Darkest Dark Theme for a Total Eclipse

Great news! That modern dark UI you always wished the Eclipse IDE had is available for free, right now. We are pleased to introduce the recently released Darkest Dark theme for the Eclipse IDE. This is a fresh new theme designed from the ground up to give you the sharpest contrast and a new set of flat, high-contrast icons.

Check out the level of change, from brightest day to darkest dark night, below:

Want to give it a try? Get the Darkest Dark theme from the Eclipse Marketplace for free.

In a moment, we'll cover a bit of how we built this slick plugin, but first, we need to ask you for a bit of help so we can ensure that every Eclipse plugin looks amazing.
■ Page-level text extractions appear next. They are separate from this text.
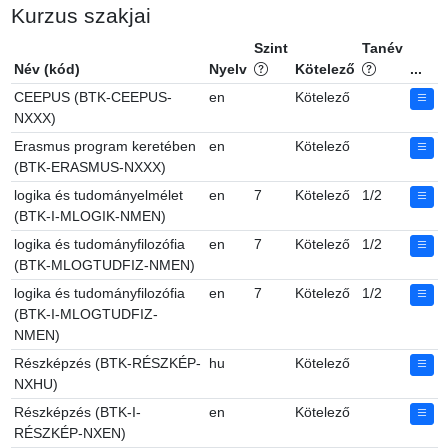
Kurzus szakjai
Szint
Tanév
Név (kód)
Nyelv
Kötelező
...
CEEPUS (BTK-CEEPUS-
en
Kötelező
NXXX)
Erasmus program keretében
en
Kötelező
(BTK-ERASMUS-NXXX)
logika és tudományelmélet
en
7
Kötelező
1/2
(BTK-I-MLOGIK-NMEN)
logika és tudományfilozófia
en
7
Kötelező
1/2
(BTK-MLOGTUDFIZ-NMEN)
logika és tudományfilozófia
en
7
Kötelező
1/2
(BTK-I-MLOGTUDFIZ-
NMEN)
Részképzés (BTK-RÉSZKÉP-
hu
Kötelező
NXHU)
Részképzés (BTK-I-
en
Kötelező
RÉSZKÉP-NXEN)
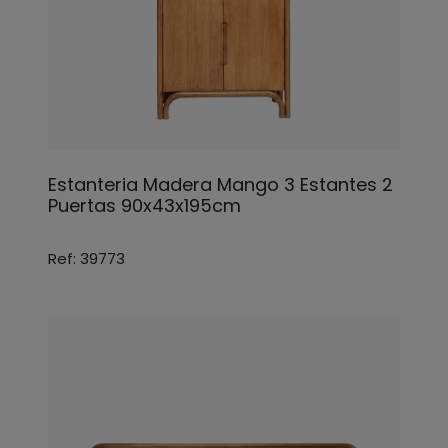
Estanteria Madera Mango 3 Estantes 2
Puertas 90x43x195cm
Ref: 39773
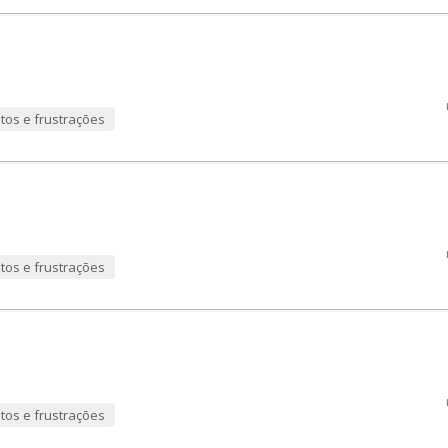
tos e frustrações
tos e frustrações
tos e frustrações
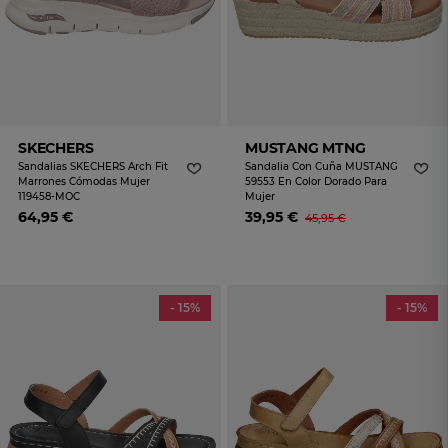
SKECHERS
MUSTANG MTNG
Sandalias SKECHERS Arch Fit
Sandalia Con Cuña MUSTANG
Marrones Cómodas Mujer
59553 En Color Dorado Para
119458-MOC
Mujer
64,95 €
39,95 €
45,95 €
- 15%
- 15%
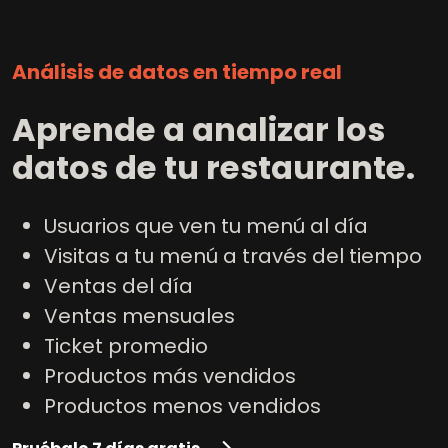
Análisis de datos en tiempo real
Aprende a analizar los
datos de tu restaurante.
Usuarios que ven tu menú al día
Visitas a tu menú a través del tiempo
Ventas del día
Ventas mensuales
Ticket promedio
Productos más vendidos
Productos menos vendidos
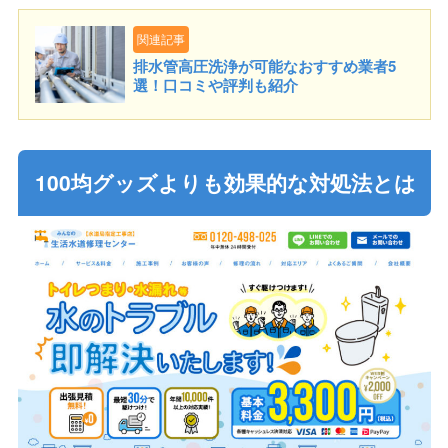
関連記事
排水管高圧洗浄が可能なおすすめ業者5
選！口コミや評判も紹介
100均グッズよりも効果的な対処法とは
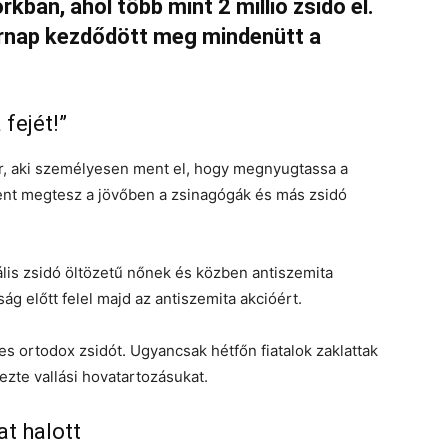
kban, ahol több mint 2 millió zsidó él.
árnap kezdődött meg mindenütt a
fejét!”
er, aki személyesen ment el, hogy megnyugtassa a
ent megtesz a jövőben a zsinagógák és más zsidó
lis zsidó öltözetű nőnek és közben antiszemita
óság előtt felel majd az antiszemita akcióért.
es ortodox zsidót. Ugyancsak hétfőn fiatalok zaklattak
jezte vallási hovatartozásukat.
at halott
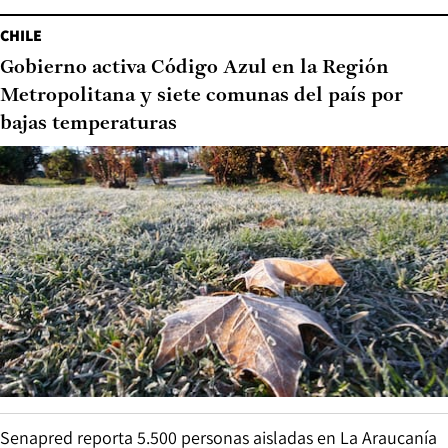
CHILE
Gobierno activa Código Azul en la Región
Metropolitana y siete comunas del país por
bajas temperaturas
Senapred reporta 5.500 personas aisladas en La Araucanía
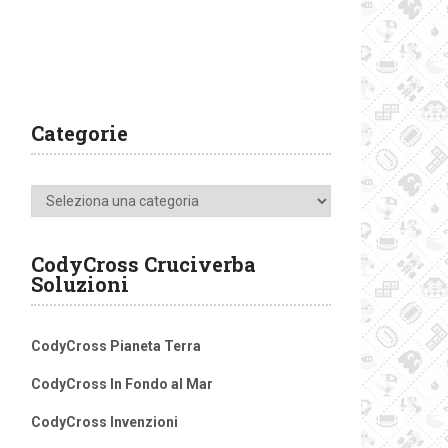
Categorie
Categorie
CodyCross Cruciverba
Soluzioni
CodyCross Pianeta Terra
CodyCross In Fondo al Mar
CodyCross Invenzioni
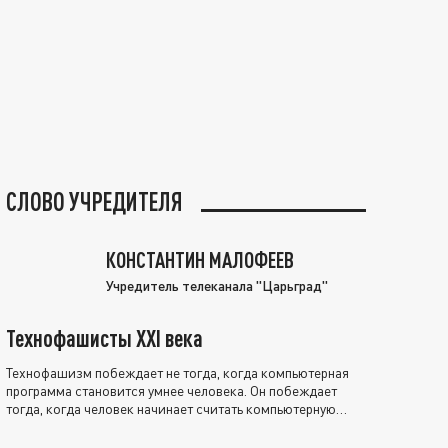
СЛОВО УЧРЕДИТЕЛЯ
КОНСТАНТИН МАЛОФЕЕВ
Учредитель телеканала "Царьград"
Технофашисты XXI века
Технофашизм побеждает не тогда, когда компьютерная
программа становится умнее человека. Он побеждает
тогда, когда человек начинает считать компьютерную
программу нравственно выше себя.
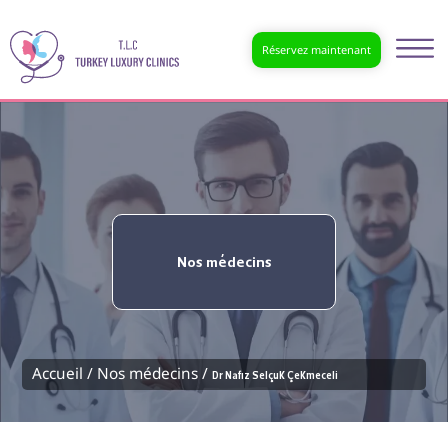
Réservez maintenant
Nos médecins
Accueil /
Nos médecins /
Dr Nafız Selçuk Çekmeceli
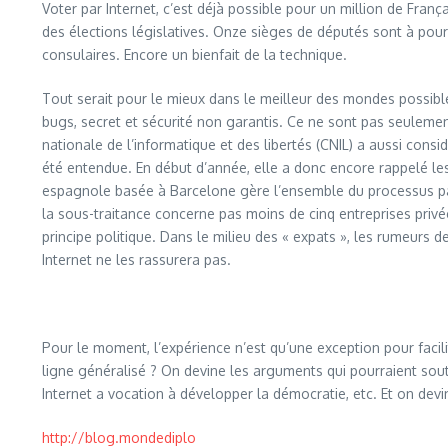
Voter par Internet, c’est déjà possible pour un million de França
des élections législatives. Onze sièges de députés sont à pour
consulaires. Encore un bienfait de la technique.
Tout serait pour le mieux dans le meilleur des mondes possibles
bugs, secret et sécurité non garantis. Ce ne sont pas seuleme
nationale de l’informatique et des libertés (CNIL) a aussi cons
été entendue. En début d’année, elle a donc encore rappelé le
espagnole basée à Barcelone gère l’ensemble du processus par so
la sous-traitance concerne pas moins de cinq entreprises privée
principe politique. Dans le milieu des « expats », les rumeurs
Internet ne les rassurera pas.
Pour le moment, l’expérience n’est qu’une exception pour facili
ligne généralisé ? On devine les arguments qui pourraient sout
Internet a vocation à développer la démocratie, etc. Et on devi
http://blog.mondediplo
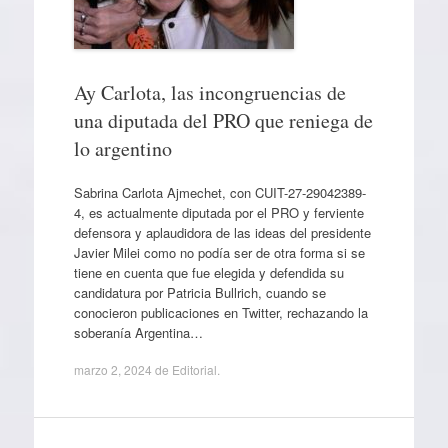
Ay Carlota, las incongruencias de
una diputada del PRO que reniega de
lo argentino
Sabrina Carlota Ajmechet, con CUIT-27-29042389-
4, es actualmente diputada por el PRO y ferviente
defensora y aplaudidora de las ideas del presidente
Javier Milei como no podía ser de otra forma si se
tiene en cuenta que fue elegida y defendida su
candidatura por Patricia Bullrich, cuando se
conocieron publicaciones en Twitter, rechazando la
soberanía Argentina…
marzo 2, 2024
de
Editorial
.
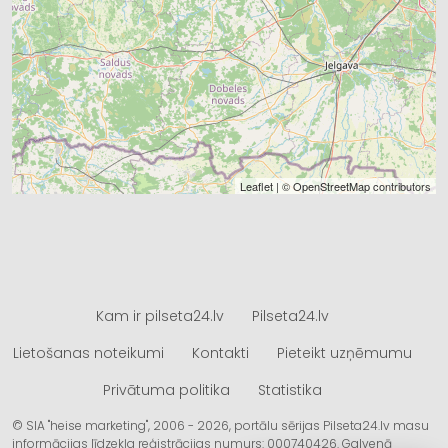
Leaflet
| ©
OpenStreetMap
contributors
Kam ir pilseta24.lv
Pilseta24.lv
Lietošanas noteikumi
Kontakti
Pieteikt uzņēmumu
Privātuma politika
Statistika
© SIA "heise marketing", 2006 - 2026, portālu sērijas Pilseta24.lv masu
informācijas līdzekļa reģistrācijas numurs: 000740426. Galvenā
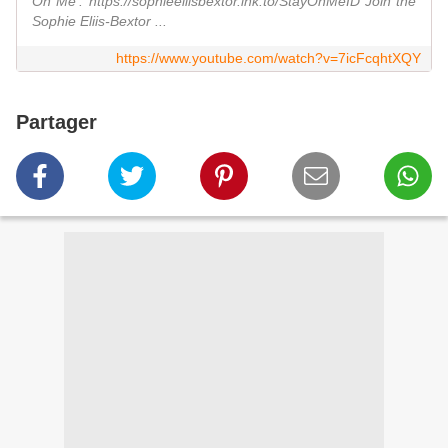
On Me': https://sophieellisbextor.lnk.to/StayOnMeID Join the
Sophie Eliis-Bextor ...
https://www.youtube.com/watch?v=7icFcqhtXQY
Partager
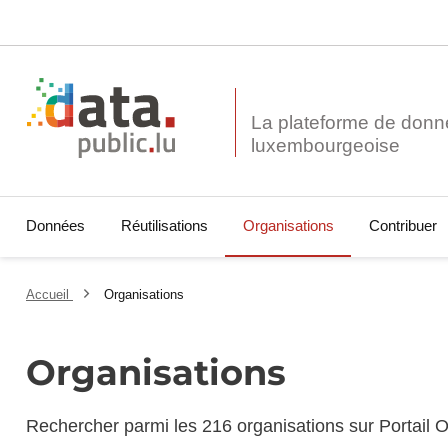
La plateforme de donn
Données
Réutilisations
Organisations
Contribuer
Accueil
Organisations
Organisations
Rechercher parmi les 216 organisations sur Portail 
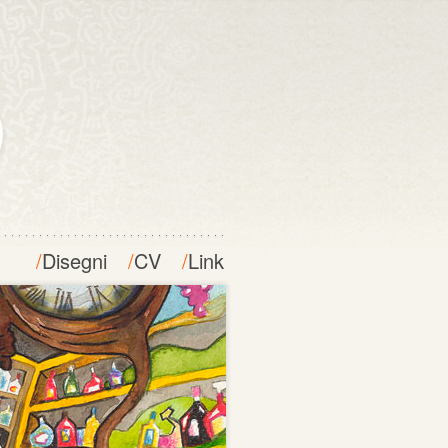
/
Disegni
/
CV
/
Link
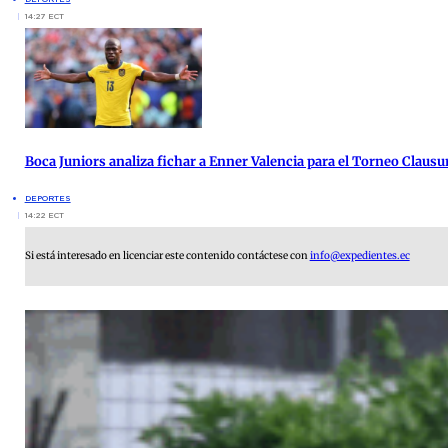
14:27 ECT
Boca Juniors analiza fichar a Enner Valencia para el Torneo Clausu
DEPORTES
14:22 ECT
Si está interesado en licenciar este contenido contáctese con
info@expedientes.ec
Here's the problem, there are just a lot of plugins out there and we all use different sets! So, once you install Darkest Dark, if you see something that is really funky looking, please take a moment to add an entry in our Theme Problems forum. We're targeting first the more popular plugins and places where things are just flat broken. These are things like really bad icons, or poor color choices which we can normally address very quickly if the path to reproduction is simple. Darkest Dark uses our evergreen update technology so as soon as we fix a couple of items you'll automatically get all the updates pushed into your installations so you're never out of date. Thanks in advance -- we really appreciate it!


So, how did we make this?

It was actually very hard, because it isn't really a theme. It just plays one in your Eclipse installation. Creating the Darkest Dark theme required not only using E4 styling but also creative usage of OSGi to intercept low-level calls. Our code intercepts the original icon load for something like the toolbar and returns an on-the-fly generated replacement icon. This gives the benefit of avoiding loading the original icon as well as ensuring full HiDPI support. Of course, it also provides the flexibility to tweak the colors of icons without rebuilding any images.

Where things get even hairier this how developers across the plugin community have used different patterns in building their slick UIs. For instance, there are visual designers that let people drag items together which use a combination of default colors from the theme and hardcoded colors like a bright yellow. Or other plugins where developers were using custom colors in the background of the table which contrasted on dark. In these examples, we have to intercept color load and have to return back an alternate color.

Whats up next?

To help us in making the replacement icons, we put together a cool Icon Editor which lets you see all of the icons that have been loaded in the Eclipse IDE including frequency of use, and create a replacement for the image. Even cooler is that when you save the updated icon, it is live-replaced into your running Eclipse IDE for many controls. I believe right now we are just missing a couple places like replacing loaded images in Image Registry caches. You can even click control-shift with your mouse over an item to find the source image. With this technology, we'll be allowing you and the community to suggest replacement icons for plugins we've missed and we'll do a light weight moderation before releasing them back to the community!

We hope you enjoy using the darkest dark theme and that you'll forgive if there are still a couple rough edges as this multi-engineer multi-month project has been a tough one. It was certainly a much larger undertaking than what we anticipated when we first started, but that turned into a benefit because if we'd known the true level of effort our management team might not have approved it!

We want to thank a few projects in particular for helping make this possible. First and foremost is Equinox and OSGi for providing the foundation that makes these creative engineering solutions possible in the first place. The Eclipse Color Theme plugin is included as part of the Darkest Dark theme to provide configurable editor colors. Work by the Eclipse platform team in Oxygen is brought forward to help clean up a couple rough areas like Button and Table header coloring on Windows. Finally, Code Affine did some nice work with flat scrollbars that provided a base to rid the UI of those nasty Windows scrollbars.

In closing I just want to point out that the Darkest Dark theme isn't just free to use, we've also made it free to redistribute. So if you have any products you've built on the Eclipse platform, you may freely include Darkest Dark to deliver a rich modern dark UX to your users.